In such circumstances, evidence of P.W.5 also corroborated ocular testimonies of P.Ws. 1 and 7. 13. In course of his cross-examination P.W.1 admitted that he had filed an affidavit before the court that one Tika Parida sitting on the chest of my father cut his threat by means of one Kukuri. However, on a question put by court, P.W.1 stated that he had seen the appellant assaulting the deceased by Kati and he had not seen Tika Parida assaulting the deceased by any instrument.
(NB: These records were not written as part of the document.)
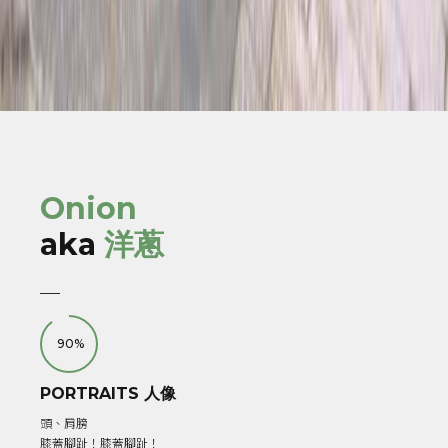
Onion
aka
洋蔥
90%
PORTRAITS 人像
頭、肩膀
膝蓋腳趾！膝蓋腳趾！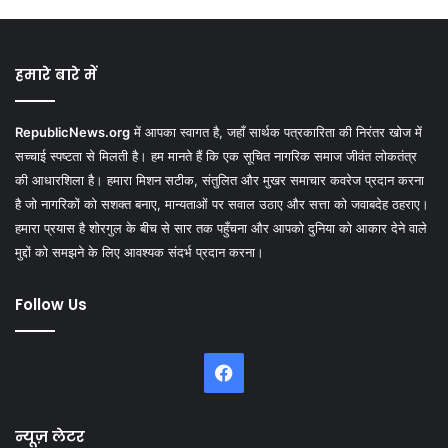
हमारे बारे में
RepublicNews.org
में आपका स्वागत है, जहाँ सार्थक पत्रकारिता की निरंतर खोज में
सच्चाई स्पष्टता से मिलती है। हम मानते हैं कि एक सूचित नागरिक समाज जीवंत लोकतंत्र
की आधारशिला है। हमारा मिशन सटीक, संतुलित और मुखर समाचार कवरेज प्रदान करना
है जो नागरिकों को सशक्त बनाए, मान्यताओं पर सवाल उठाए और सत्ता को जवाबदेह ठहराए।
हमारा प्रयास है शोरगुल के बीच से सार तक पहुँचना और आपको दुनिया को आकार देने वाले
मुद्दों को समझने के लिए आवश्यक संदर्भ प्रदान करना।
Follow Us
Facebook
न्यूज़ लेटर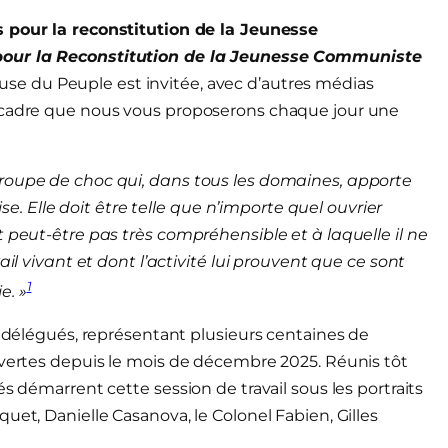
s
pour la reconstitution
de la Jeunesse
our la Reconstitution de la Jeunesse Communiste
use du Peuple est invitée, avec d’autres médias
e cadre que nous vous proposerons chaque jour une
groupe de choc qui, dans tous les domaines, apporte
ise. Elle doit être telle que n’importe quel ouvrier
t peut-être pas très compréhensible et à laquelle il ne
ail vivant et dont l’activité lui prouvent que ce sont
1
e. »
0 délégués, représentant plusieurs centaines de
uvertes depuis le mois de décembre 2025. Réunis tôt
s démarrent cette session de travail sous les portraits
uet, Danielle Casanova, le Colonel Fabien, Gilles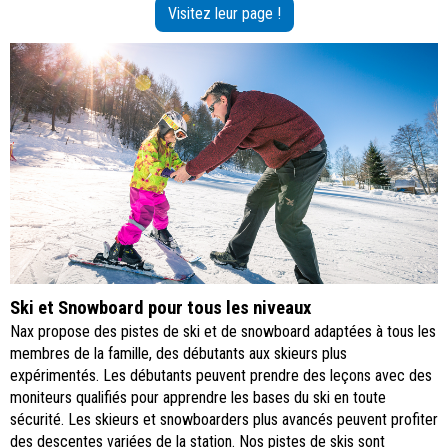
Visitez leur page !
Ski et Snowboard pour tous les niveaux
Nax propose des pistes de ski et de snowboard adaptées à tous les
membres de la famille, des débutants aux skieurs plus
expérimentés. Les débutants peuvent prendre des leçons avec des
moniteurs qualifiés pour apprendre les bases du ski en toute
sécurité. Les skieurs et snowboarders plus avancés peuvent profiter
des descentes variées de la station. Nos pistes de skis sont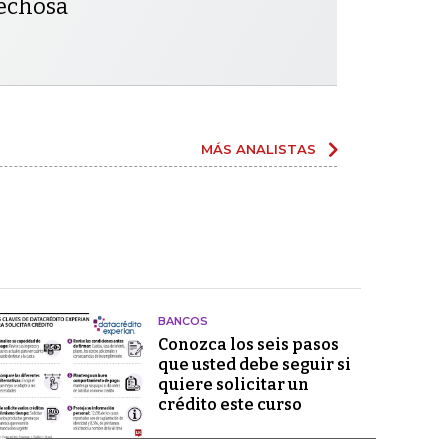
pechosa
MÁS ANALISTAS
BANCOS
Conozca los seis pasos
que usted debe seguir si
quiere solicitar un
crédito este curso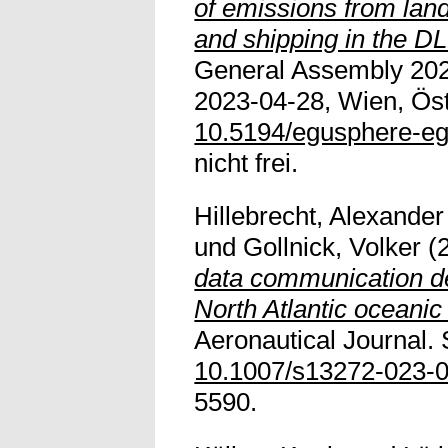
of emissions from land
and shipping in the D
General Assembly 202
2023-04-28, Wien, Öste
10.5194/egusphere-e
nicht frei.
Hillebrecht, Alexander
und
Gollnick, Volker
(
data communication d
North Atlantic oceanic
Aeronautical Journal. 
10.1007/s13272-023-
5590.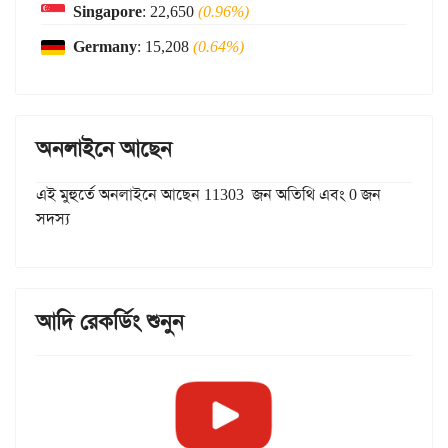
Singapore
: 22,650
(0.96%)
Germany
: 15,208
(0.64%)
অনলাইনে আছেন
এই মুহুর্তে অনলাইনে আছেন 11303 জন অতিথি এবং 0 জন
সদস্য
আদি রেকর্ডিং শুনুন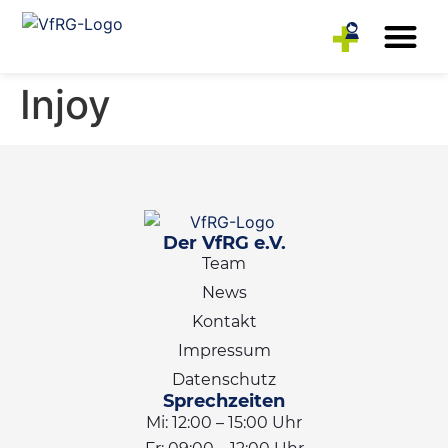
Rehasport-Anbieter
Reha-Sportler
Injoy
Der VfRG e.V.
Team
News
Kontakt
Impressum
Datenschutz
Sprechzeiten
Mi: 12:00 – 15:00 Uhr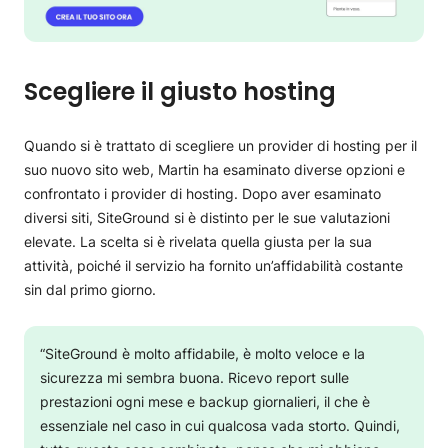
Scegliere il giusto hosting
Quando si è trattato di scegliere un provider di hosting per il
suo nuovo sito web, Martin ha esaminato diverse opzioni e
confrontato i provider di hosting. Dopo aver esaminato
diversi siti, SiteGround si è distinto per le sue valutazioni
elevate. La scelta si è rivelata quella giusta per la sua
attività, poiché il servizio ha fornito un’affidabilità costante
sin dal primo giorno.
“SiteGround è molto affidabile, è molto veloce e la
sicurezza mi sembra buona. Ricevo report sulle
prestazioni ogni mese e backup giornalieri, il che è
essenziale nel caso in cui qualcosa vada storto. Quindi,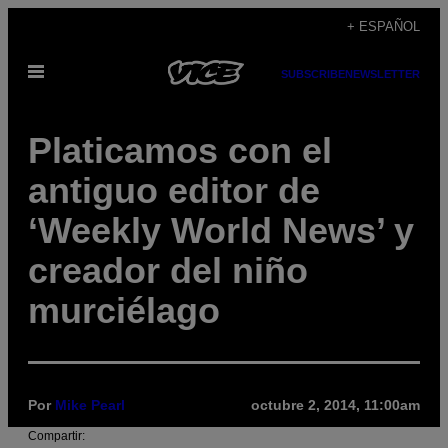
Saltar
+ ESPAÑOL
al
Abrir
contenido
SUBSCRIBE
NEWSLETTER
Menú
Platicamos con el
antiguo editor de
‘Weekly World News’ y
creador del niño
murciélago
Por
Mike Pearl
octubre 2, 2014, 11:00am
Compartir: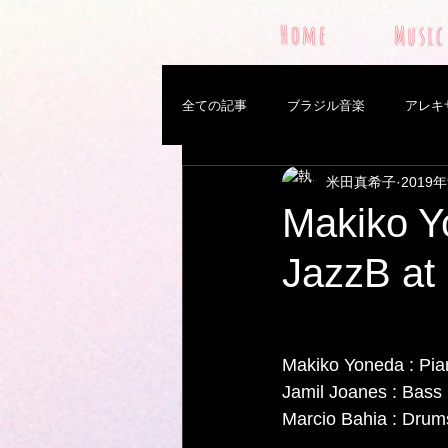
Home
Music
全ての記事
ブラジル音楽
アレキ
米田真希子
2019
料理
猫
鍵盤ハーモニカ
Makiko Y
JazzB at 
Pixinguinha
Trip
woman mu
ボディーコンシャスネス
音楽監
Makiko Yoneda : Pia
Jamil Joanes : Bass
Marcio Bahia : Drum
As per advice of his step-mother he had given the affidavit in court. Statement made by P.W.1 to have filed affidavit implicating Tika Parida to be assailant of the deceased is being relied upon by the learned counsel for the appellant to assail the veracity of P.W.1. However, immediately after such admission, P.W.1 testified that he had not seen Tika Parida assaulting the deceased and he had seen the appellant assaulting the deceased. That apart, there is nothing in the evidence that at any point of time P.W.1 did not make allegation against the appellant to be the assailant of the deceased. Rather, soon after the occurrence, in the first information report Ext.1 he implicated the appellant to be assailant of the deceased. Therefore, we find no reason to disbelieve evidence of P.W.1 which finds corroboration from the ocular testimony of P.W.7 as well as other incriminating circumstances narrated above. 14. Thus, on analysis of evidence on record, it is found that the prosecution has established beyond reasonable doubt that due to dispute with his father in connection with demand for partition appellant assaulted the deceased to death. Appellant also assaulted P.W.7 by means of Kati M.O.I causing injuries on her. We find no infirmity in the impugned judgment so as to warrant interference. 15. In the result, the appeal is dismissed. The impugned judgment and order are confirmed. Appeal allowed.